Опыт двадцатого столетия поставил под большой вопрос заявления о прогрессе на основе науки и техники, поскольку способность технического прогресса улучшать людям жизнь неотделима от параллельного морального прогресса человека. Без этого мощь техники просто будет обращена на цели зла, и человечество станет хуже, чем было прежде. Тотальные войны двадцатого века не были бы возможны, если бы не основные достижения промышленной революции: железо, сталь, двигатель внутреннего сгорания, самолет.

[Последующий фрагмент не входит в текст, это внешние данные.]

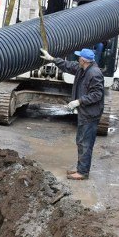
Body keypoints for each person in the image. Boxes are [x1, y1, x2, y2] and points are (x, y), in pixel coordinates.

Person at [39, 47, 104, 180]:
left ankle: (83, 172)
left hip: (90, 114)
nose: (77, 59)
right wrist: (52, 59)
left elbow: (97, 94)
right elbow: (68, 65)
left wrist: (79, 101)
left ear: (84, 60)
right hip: (85, 112)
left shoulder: (94, 74)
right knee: (80, 141)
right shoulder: (83, 69)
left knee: (85, 143)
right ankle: (81, 168)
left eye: (79, 57)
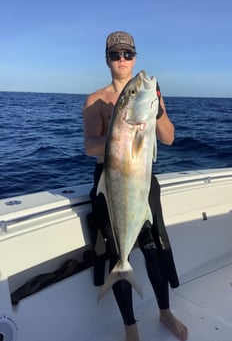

А со времен Хиросимы человечество живет под тенью самого страшного научного достижения в истории: ядерного оружия. У фантастического роста экономики, возможность которого создала современная наука, есть и обратная сторона, поскольку этот рост привел к серьезным повреждениям окружающей среды во многих частях света и создал вероятность глобальной экологической катастрофы. Часто утверждают, что глобальная информационная технология и немедленная связь способствуют распространению демократических идеалов, как было в случае освещения СNN на весь мир событий на площади Тяньаньмэнь в 1989 году или последующих революций в Восточной Европе в том же году. Но сама по себе технология связи нейтральна. Реакционные идеи аятоллы Хомейни были ввезены в Иран до революции 1978 года на магнитофонных кассетах, а сами магнитофоны стали доступны населению в результате экономической модернизации, предпринятой шахом. Если бы в тридцатых годах существовали телевидение и спутниковая связь, они бы отлично послужили таким пропагандистам нацизма, как Лени Рифеншталь и Йозеф Геббельс.

* * *

Болезненные события двадцатого века послужили фоном и для глубокого кризиса мысли. Говорить об историческом прогрессе возможно, только если говорящий знает, куда идет человечество. Большинство европейцев девятнадцатого века думали, что прогресс – это движение в сторону демократии. Но в нашем столетии по этому вопросу уже нет консенсуса. Либеральной демократии бросили вызов два главных соперника – фашизм и коммунизм, – предложивших радикально отличные взгляды на хорошее общественное устройство.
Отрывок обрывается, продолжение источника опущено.